The components $Q_0, Q_1, Q_2, Q_3$ are real, so the unit quaternions live on a 3-sphere $\mathbb{S}^3$. Finally, we stereographically project using $p$ from $\hat{\mathbb{C}}^2$ onto a 4-sphere, and obtain the Hopf fibration

\[\mathbb{S}^3 \hookrightarrow \mathbb{S}^7 \overset{C_3}{\to} \hat{\mathbb{C}}^2 \overset{p}{\to} \mathbb{S}^4.\]

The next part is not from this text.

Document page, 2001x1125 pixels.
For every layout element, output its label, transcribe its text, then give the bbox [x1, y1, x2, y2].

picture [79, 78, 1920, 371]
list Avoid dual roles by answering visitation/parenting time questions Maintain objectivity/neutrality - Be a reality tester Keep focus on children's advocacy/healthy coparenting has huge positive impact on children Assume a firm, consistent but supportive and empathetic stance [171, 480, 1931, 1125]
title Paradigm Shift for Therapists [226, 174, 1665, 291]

The remaining Hopf fibration is similar. We flip three quantum coins, with a total of eight outcomes, or $16$ real parameters. Normalization reduces this to a 15-sphere of states. We proceed in a similar fashion, but replace quaternions with an even stranger object called octonions, with seven imaginary units. This is also a division algebra, and lets us define a 7-sphere map $C_7$ on the 15-sphere, with range $\hat{\mathbb{C}}^4$. We then stereographically project onto the 8-sphere. Thus, we obtain the final Hopf fibration:

\[\mathbb{S}^7 \hookrightarrow \mathbb{S}^{15} \overset{C_7}{\to} \hat{\mathbb{C}}^4 \overset{p}{\to} \mathbb{S}^8.\]

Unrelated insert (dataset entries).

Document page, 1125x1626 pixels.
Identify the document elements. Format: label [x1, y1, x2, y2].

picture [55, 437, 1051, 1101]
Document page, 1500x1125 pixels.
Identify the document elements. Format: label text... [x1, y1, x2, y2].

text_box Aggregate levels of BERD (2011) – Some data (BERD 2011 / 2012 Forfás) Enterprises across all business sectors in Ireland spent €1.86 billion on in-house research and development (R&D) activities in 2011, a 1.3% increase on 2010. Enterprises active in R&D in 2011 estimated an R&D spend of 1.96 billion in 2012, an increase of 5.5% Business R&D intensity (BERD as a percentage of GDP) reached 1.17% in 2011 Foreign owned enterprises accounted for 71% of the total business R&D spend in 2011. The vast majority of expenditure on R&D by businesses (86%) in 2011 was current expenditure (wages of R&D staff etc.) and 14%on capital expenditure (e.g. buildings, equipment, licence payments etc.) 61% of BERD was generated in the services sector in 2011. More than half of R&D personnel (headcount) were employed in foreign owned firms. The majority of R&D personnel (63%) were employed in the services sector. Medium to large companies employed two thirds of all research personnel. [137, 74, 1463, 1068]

This where the Hopf slicings stop! If we try to generalise to systems with more imaginary directions, they no longer form division algebras, so the circle map has no analogue.

Conclusion

Unfortunately, the relation to the pure states of two and three qubits is much messier. The reason is simple: global phase ambiguity is still a circle! The space of two- and three-qubit states is $7-1 = 6$ and $15-1=14$ respectively, where we subtract one to account for the one-dimensional circle of equivalent states we are identifying. This means the pure states are split between the base and the fibre, e.g. the $\mathbb{S}^3$ which is attached to each point of $\mathbb{S}^4$ in the case of two qubits.

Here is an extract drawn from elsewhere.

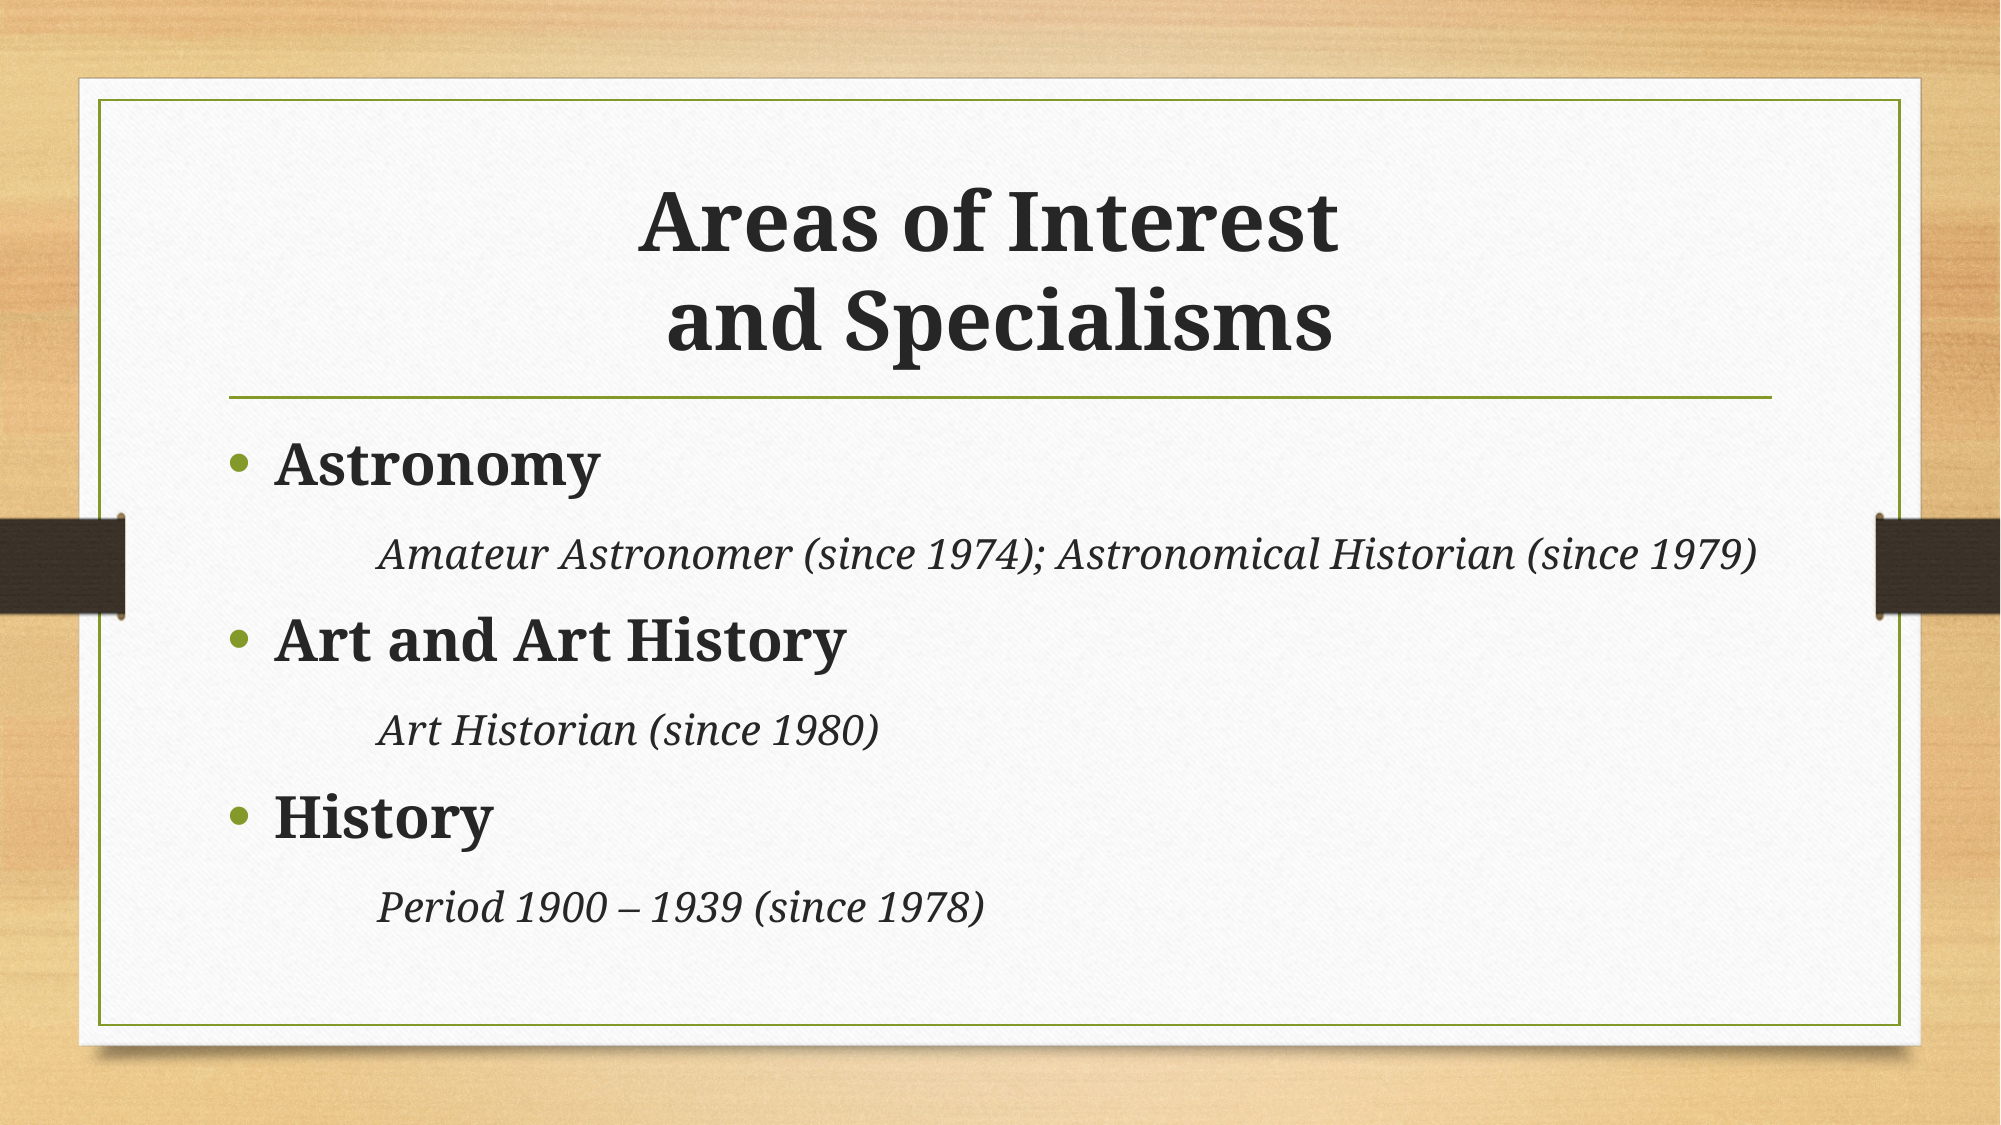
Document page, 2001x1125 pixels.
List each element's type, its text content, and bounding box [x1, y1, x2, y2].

list Astronomy Amateur Astronomer (since 1974); Astronomical Historian (since 1979) Art and Art History Art Historian (since 1980) History Period 1900 – 1939 (since 1978) [212, 419, 1788, 964]
picture [0, 0, 2001, 1125]
title Areas of Interest and Specialisms [212, 161, 1788, 375]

The mapping is still interesting and potentially useful, but would take us too far afield to delve into. Check out the references if you’re interested! Because of this messiness, people justifiably say that the Bloch sphere has no analogue for more than one qubit. The whole truth—that the analogue exists, but is split across base and fibre of a particular choice of representation using hypercomplex numbers—is a bit of a mouthful!

References

• “Geometry of entangled states, Bloch spheres and Hopf fibrations” (2001), Rémy Mosseri and Rossen Dandoloff.
• “Two and Three Qubits Geometry and Hopf Fibrations” (2003), Rémy Mosseri.